The problem: Nothing but an exact copy of the records is expected here.

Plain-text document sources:
------------------------------

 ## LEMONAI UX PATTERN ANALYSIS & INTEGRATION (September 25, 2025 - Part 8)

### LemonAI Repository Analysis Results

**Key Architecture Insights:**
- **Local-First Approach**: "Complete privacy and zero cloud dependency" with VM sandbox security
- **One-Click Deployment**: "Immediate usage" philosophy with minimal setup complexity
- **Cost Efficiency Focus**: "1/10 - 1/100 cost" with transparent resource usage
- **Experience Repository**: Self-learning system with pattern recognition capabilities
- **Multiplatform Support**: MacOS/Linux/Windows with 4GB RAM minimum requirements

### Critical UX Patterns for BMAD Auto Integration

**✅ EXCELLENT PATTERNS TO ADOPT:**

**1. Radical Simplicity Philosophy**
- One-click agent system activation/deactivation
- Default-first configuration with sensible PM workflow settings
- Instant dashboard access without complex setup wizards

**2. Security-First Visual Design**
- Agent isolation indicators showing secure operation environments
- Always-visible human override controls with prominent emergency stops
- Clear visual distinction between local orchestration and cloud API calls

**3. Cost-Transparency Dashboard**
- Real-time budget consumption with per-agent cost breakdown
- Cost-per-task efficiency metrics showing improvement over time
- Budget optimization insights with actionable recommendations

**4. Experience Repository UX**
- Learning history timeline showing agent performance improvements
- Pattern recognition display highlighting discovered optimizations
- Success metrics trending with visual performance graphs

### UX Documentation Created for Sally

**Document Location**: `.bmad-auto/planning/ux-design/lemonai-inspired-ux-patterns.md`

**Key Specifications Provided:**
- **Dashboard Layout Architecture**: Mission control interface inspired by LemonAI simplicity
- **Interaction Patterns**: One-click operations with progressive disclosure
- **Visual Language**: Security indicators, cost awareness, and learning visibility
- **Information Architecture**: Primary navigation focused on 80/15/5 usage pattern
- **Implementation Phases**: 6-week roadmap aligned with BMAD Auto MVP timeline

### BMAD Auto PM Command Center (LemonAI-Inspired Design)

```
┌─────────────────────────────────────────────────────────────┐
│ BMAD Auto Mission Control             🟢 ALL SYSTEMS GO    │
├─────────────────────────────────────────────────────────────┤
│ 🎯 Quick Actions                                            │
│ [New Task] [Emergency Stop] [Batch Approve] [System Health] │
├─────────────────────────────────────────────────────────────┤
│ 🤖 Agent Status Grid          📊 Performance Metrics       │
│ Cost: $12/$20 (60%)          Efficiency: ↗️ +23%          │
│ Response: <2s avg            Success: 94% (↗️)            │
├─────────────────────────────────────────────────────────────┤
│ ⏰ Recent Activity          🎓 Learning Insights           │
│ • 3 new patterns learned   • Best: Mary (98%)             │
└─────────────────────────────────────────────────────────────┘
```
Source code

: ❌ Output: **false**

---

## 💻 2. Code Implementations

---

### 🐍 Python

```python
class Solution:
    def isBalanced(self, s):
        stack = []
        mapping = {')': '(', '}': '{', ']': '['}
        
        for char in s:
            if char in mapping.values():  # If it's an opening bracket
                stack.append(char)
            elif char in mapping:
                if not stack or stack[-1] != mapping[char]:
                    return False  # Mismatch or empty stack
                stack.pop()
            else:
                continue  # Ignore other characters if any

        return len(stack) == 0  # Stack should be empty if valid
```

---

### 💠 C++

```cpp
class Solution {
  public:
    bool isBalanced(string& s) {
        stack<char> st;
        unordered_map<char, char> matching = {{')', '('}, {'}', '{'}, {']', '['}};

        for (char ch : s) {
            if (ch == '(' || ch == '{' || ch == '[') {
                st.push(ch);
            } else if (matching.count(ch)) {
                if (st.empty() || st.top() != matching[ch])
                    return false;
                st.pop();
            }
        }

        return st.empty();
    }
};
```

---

------------------------------

Solution for this exercise:
 ## LEMONAI UX PATTERN ANALYSIS & INTEGRATION (September 25, 2025 - Part 8)

### LemonAI Repository Analysis Results

**Key Architecture Insights:**
- **Local-First Approach**: "Complete privacy and zero cloud dependency" with VM sandbox security
- **One-Click Deployment**: "Immediate usage" philosophy with minimal setup complexity
- **Cost Efficiency Focus**: "1/10 - 1/100 cost" with transparent resource usage
- **Experience Repository**: Self-learning system with pattern recognition capabilities
- **Multiplatform Support**: MacOS/Linux/Windows with 4GB RAM minimum requirements

### Critical UX Patterns for BMAD Auto Integration

**✅ EXCELLENT PATTERNS TO ADOPT:**

**1. Radical Simplicity Philosophy**
- One-click agent system activation/deactivation
- Default-first configuration with sensible PM workflow settings
- Instant dashboard access without complex setup wizards

**2. Security-First Visual Design**
- Agent isolation indicators showing secure operation environments
- Always-visible human override controls with prominent emergency stops
- Clear visual distinction between local orchestration and cloud API calls

**3. Cost-Transparency Dashboard**
- Real-time budget consumption with per-agent cost breakdown
- Cost-per-task efficiency metrics showing improvement over time
- Budget optimization insights with actionable recommendations

**4. Experience Repository UX**
- Learning history timeline showing agent performance improvements
- Pattern recognition display highlighting discovered optimizations
- Success metrics trending with visual performance graphs

### UX Documentation Created for Sally

**Document Location**: `.bmad-auto/planning/ux-design/lemonai-inspired-ux-patterns.md`

**Key Specifications Provided:**
- **Dashboard Layout Architecture**: Mission control interface inspired by LemonAI simplicity
- **Interaction Patterns**: One-click operations with progressive disclosure
- **Visual Language**: Security indicators, cost awareness, and learning visibility
- **Information Architecture**: Primary navigation focused on 80/15/5 usage pattern
- **Implementation Phases**: 6-week roadmap aligned with BMAD Auto MVP timeline

### BMAD Auto PM Command Center (LemonAI-Inspired Design)

```
┌─────────────────────────────────────────────────────────────┐
│ BMAD Auto Mission Control             🟢 ALL SYSTEMS GO    │
├─────────────────────────────────────────────────────────────┤
│ 🎯 Quick Actions                                            │
│ [New Task] [Emergency Stop] [Batch Approve] [System Health] │
├─────────────────────────────────────────────────────────────┤
│ 🤖 Agent Status Grid          📊 Performance Metrics       │
│ Cost: $12/$20 (60%)          Efficiency: ↗️ +23%          │
│ Response: <2s avg            Success: 94% (↗️)            │
├─────────────────────────────────────────────────────────────┤
│ ⏰ Recent Activity          🎓 Learning Insights           │
│ • 3 new patterns learned   • Best: Mary (98%)             │
└─────────────────────────────────────────────────────────────┘
```
Source code

: ❌ Output: **false**

---

## 💻 2. Code Implementations

---

### 🐍 Python

```python
class Solution:
    def isBalanced(self, s):
        stack = []
        mapping = {')': '(', '}': '{', ']': '['}
        
        for char in s:
            if char in mapping.values():  # If it's an opening bracket
                stack.append(char)
            elif char in mapping:
                if not stack or stack[-1] != mapping[char]:
                    return False  # Mismatch or empty stack
                stack.pop()
            else:
                continue  # Ignore other characters if any

        return len(stack) == 0  # Stack should be empty if valid
```

---

### 💠 C++

```cpp
class Solution {
  public:
    bool isBalanced(string& s) {
        stack<char> st;
        unordered_map<char, char> matching = {{')', '('}, {'}', '{'}, {']', '['}};

        for (char ch : s) {
            if (ch == '(' || ch == '{' || ch == '[') {
                st.push(ch);
            } else if (matching.count(ch)) {
                if (st.empty() || st.top() != matching[ch])
                    return false;
                st.pop();
            }
        }

        return st.empty();
    }
};
```

---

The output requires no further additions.